* THE INPUT
+===+
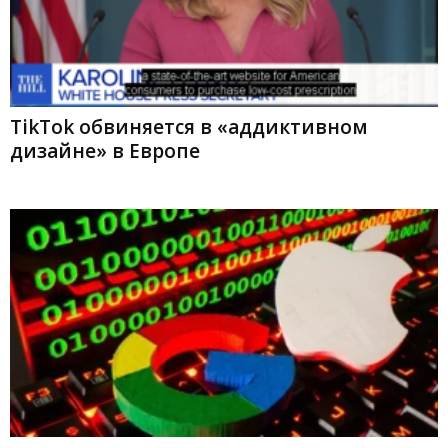
TikTok обвиняется в «аддиктивном
дизайне» в Европе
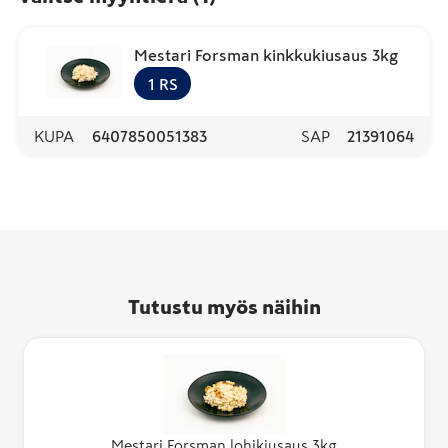
Mestari Forsman kinkkukiusaus 3kg
1
RS
KUPA
6407850051383
SAP
21391064
Tutustu myös näihin
Mestari Forsman lohikiusaus 3kg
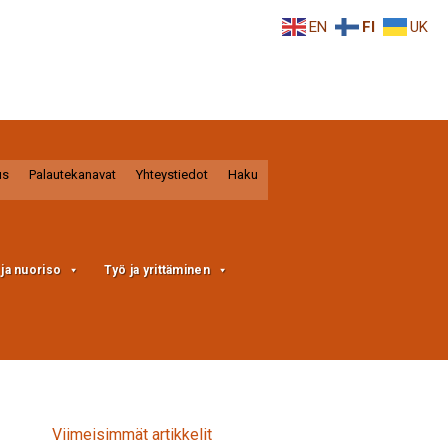
EN
FI
UK
us
Palautekanavat
Yhteystiedot
Haku
a ja nuoriso
Työ ja yrittäminen
Viimeisimmät artikkelit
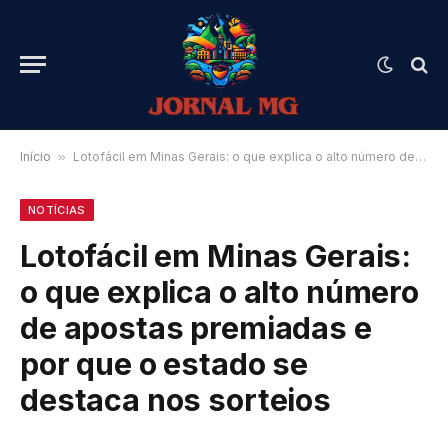
Início
»
Lotofácil em Minas Gerais: o que explica o alto número de apostas premiadas e por que o estado se destaca nos sorteios
NOTÍCIAS
Lotofácil em Minas Gerais:
o que explica o alto número
de apostas premiadas e
por que o estado se
destaca nos sorteios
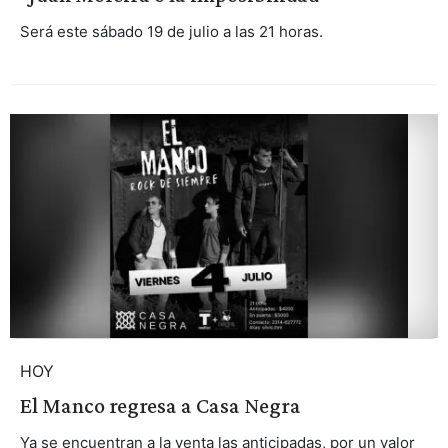
Será este sábado 19 de julio a las 21 horas.
HOY
El Manco regresa a Casa Negra
Ya se encuentran a la venta las anticipadas, por un valor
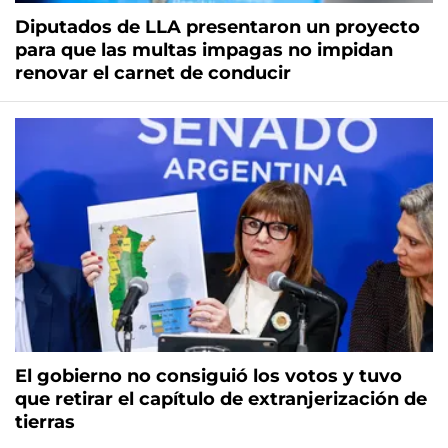
Diputados de LLA presentaron un proyecto
para que las multas impagas no impidan
renovar el carnet de conducir
El gobierno no consiguió los votos y tuvo
que retirar el capítulo de extranjerización de
tierras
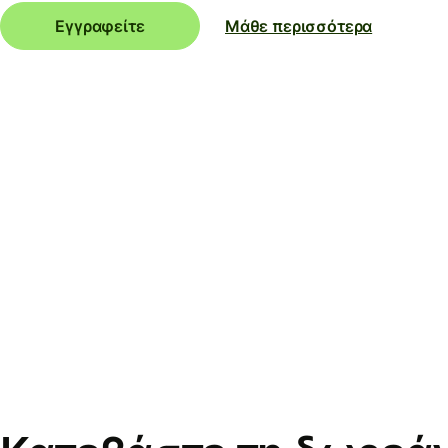
Εγγραφείτε
Μάθε περισσότερα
+===+
* WORK TO COMPLETE
Output only these lines, word for word: the line containing "El gobierno no consiguió los votos y tuvo" and every line after it through the last line of the data. Omit the pictures.

* RESPONSE BOX
El gobierno no consiguió los votos y tuvo
que retirar el capítulo de extranjerización de
tierras
Εγγραφείτε
Μάθε περισσότερα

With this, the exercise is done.